Французы вели разговор о непонятном событии, чуть было не стоившем жизни одному из них.
– Вы верно угадали, – сказал Рожер, – предвидя западню, но опасность была впереди, а не позади.
– Это правда, – признал Робер. – Однако мог ли я предполагать, что подвергнется ей моя скромная особа? Впрочем, я думаю, виной всему случай и вас ожидал бы тот же прием, если бы вы попали вместо меня в эту негритянскую деревню.
– В сущности, что представляет собой эта черная колония в крае, заселенном белыми?
– Это прежняя республика нетров-марронов, – отвечал Робер. – Ныне же, когда рабство уничтожено во всех странах, эта республика потеряла всякий смысл. Но у негров упрямые головы, и потомки настаивают на правах предков.
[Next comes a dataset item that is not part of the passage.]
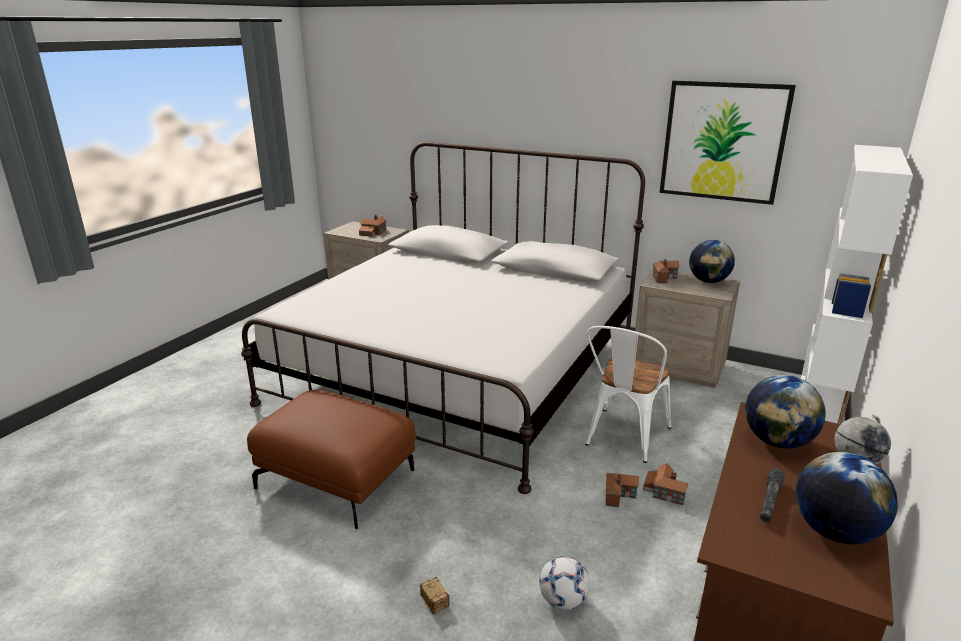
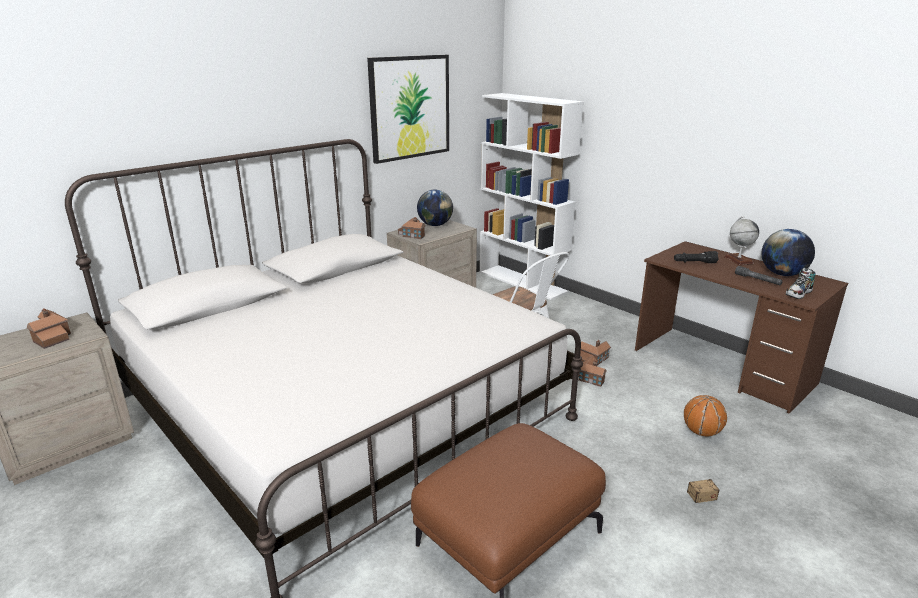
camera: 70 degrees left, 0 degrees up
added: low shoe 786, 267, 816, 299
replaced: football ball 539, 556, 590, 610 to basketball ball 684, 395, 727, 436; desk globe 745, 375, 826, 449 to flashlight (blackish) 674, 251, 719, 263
Они продолжают жить в глубине своих диких пещер, почти в полном уединении, иногда не показываясь в соседних городах в течение целого года.
– Они совсем не гостеприимны, – заметил Рожер, смеясь. – Что могли вы сделать, чтобы так настроить всех против себя?
– Решительно ничего, – сказал Робер. – Восстание вспыхнуло до моего прибытия.
– Ба! – вскрикнул Рожер. – По какой причине?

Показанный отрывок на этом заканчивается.